Strona:PL Karol Dickens - Maleńka Dorrit.djvu/243

Ta strona została przepisana.

— Moja powieść zaczyna interesować panią — zaśmiał się nagle, podnosząc w górę wąsy. — Bardzo ciekawa dalej. Nadzwyczajne odkrycie! Kobieta z charakterem przekonywa się, że jej małżonek był żonaty już przedtem i ma syna, tylko... nie śmiał się przyznać do tego przed stryjem, ha! ha! ha!
— Nie zbliżaj się, Jeremjaszu! — krzyknęła znów Efri. — Już wiem! wiem! ha, rozumiem. Artur...
Rozległ się krzyk, Jeremjasz chciał pochwycić żonę, lecz Rigaud stanął nagle między nimi.
— Ani kroku, najdroższy przyjacielu! — krzyknął. — Nie rozumiem, dlaczego ta domyślna dama nie ma wiedzieć wszystkiego, co my wiemy?
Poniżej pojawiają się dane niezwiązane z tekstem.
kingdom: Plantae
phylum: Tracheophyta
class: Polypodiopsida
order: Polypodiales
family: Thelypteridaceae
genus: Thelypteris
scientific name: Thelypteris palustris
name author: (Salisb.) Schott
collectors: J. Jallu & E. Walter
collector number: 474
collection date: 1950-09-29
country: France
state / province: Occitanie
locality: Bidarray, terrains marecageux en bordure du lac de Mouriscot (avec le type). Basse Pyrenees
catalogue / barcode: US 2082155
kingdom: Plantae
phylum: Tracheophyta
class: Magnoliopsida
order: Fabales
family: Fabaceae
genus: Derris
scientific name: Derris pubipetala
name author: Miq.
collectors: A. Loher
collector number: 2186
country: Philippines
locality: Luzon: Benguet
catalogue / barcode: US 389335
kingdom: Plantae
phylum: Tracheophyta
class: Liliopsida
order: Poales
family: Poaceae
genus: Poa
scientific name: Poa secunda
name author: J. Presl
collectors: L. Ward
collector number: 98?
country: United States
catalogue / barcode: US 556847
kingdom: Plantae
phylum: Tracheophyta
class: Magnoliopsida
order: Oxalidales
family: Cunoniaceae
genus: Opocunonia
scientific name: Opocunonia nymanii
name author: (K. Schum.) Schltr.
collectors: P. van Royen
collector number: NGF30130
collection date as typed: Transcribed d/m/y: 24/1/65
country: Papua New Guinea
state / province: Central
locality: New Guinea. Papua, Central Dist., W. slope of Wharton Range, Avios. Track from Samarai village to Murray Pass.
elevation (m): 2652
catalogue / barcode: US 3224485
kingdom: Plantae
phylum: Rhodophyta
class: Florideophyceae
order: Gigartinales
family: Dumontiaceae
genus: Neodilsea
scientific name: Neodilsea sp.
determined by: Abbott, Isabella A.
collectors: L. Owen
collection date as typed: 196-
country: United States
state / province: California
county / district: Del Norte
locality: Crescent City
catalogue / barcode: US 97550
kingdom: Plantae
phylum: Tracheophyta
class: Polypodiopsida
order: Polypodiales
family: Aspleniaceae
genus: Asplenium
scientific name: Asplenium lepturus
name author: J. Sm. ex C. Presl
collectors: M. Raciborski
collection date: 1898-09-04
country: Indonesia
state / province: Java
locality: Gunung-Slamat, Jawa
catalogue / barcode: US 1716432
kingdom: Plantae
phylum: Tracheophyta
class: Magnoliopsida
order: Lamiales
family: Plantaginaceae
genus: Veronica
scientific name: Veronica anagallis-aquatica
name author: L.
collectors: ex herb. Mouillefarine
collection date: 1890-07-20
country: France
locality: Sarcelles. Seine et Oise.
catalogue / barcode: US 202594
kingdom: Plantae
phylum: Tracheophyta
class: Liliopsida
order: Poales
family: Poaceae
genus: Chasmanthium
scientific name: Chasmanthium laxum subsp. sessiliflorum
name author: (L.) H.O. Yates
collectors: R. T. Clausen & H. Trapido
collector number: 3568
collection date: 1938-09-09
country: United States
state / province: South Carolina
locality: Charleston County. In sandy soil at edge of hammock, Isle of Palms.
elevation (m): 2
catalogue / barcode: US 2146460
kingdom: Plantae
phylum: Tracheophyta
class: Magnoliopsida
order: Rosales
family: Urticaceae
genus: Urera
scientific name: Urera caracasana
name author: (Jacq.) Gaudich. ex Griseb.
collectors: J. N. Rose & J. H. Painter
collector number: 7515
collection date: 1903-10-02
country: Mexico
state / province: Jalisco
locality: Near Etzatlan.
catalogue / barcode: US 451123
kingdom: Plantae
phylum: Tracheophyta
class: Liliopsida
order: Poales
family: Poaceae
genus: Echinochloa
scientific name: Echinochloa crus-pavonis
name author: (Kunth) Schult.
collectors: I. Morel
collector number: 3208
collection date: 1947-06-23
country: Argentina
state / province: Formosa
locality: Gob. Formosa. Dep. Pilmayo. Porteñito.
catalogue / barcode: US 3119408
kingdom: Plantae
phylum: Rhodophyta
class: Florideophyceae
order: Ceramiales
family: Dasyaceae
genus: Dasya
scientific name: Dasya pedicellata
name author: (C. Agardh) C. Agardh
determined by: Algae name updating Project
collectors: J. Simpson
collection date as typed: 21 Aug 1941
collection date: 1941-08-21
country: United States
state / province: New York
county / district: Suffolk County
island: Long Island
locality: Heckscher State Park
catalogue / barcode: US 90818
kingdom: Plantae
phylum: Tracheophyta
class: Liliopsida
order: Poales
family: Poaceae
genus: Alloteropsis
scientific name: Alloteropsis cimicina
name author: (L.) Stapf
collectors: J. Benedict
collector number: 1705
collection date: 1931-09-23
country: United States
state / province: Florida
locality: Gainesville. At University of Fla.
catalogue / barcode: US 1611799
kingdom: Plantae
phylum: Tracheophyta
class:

Biorę ją pod opiekę i chcę w niej mieć świadka.
Wziął Flintwincha za kołnierz i z największą gracją doprowadził go do stolika pani Clennam.
— A zatem Artur? — zwrócił się do pani Clennam. — Kto jest matką Artura?
— Nie ja! — zawołała pani Clennam w uniesieniu. — Tak, nie jestem jego matką. Przekonawszy się o zbrodni męża, postąpiłam tak, jak mi nakazywało sumienie. Nie wolno mieć dwóch żon. On musiał stracić obie i pojechał pokutować w obce i dalekie kraje. Ja wychowałam dziecko jak swoje. A szalona dziewczyna, która bez wiedzy rodziny zaślubiła tego słabego człowieka, dostała pomieszania zmysłów. Czy to moja wina? Zrobiłam wszystko, aby uratować Artura od hańby. A czemże odtąd było moje życie? Może słodką drogą po różach i szczęściu?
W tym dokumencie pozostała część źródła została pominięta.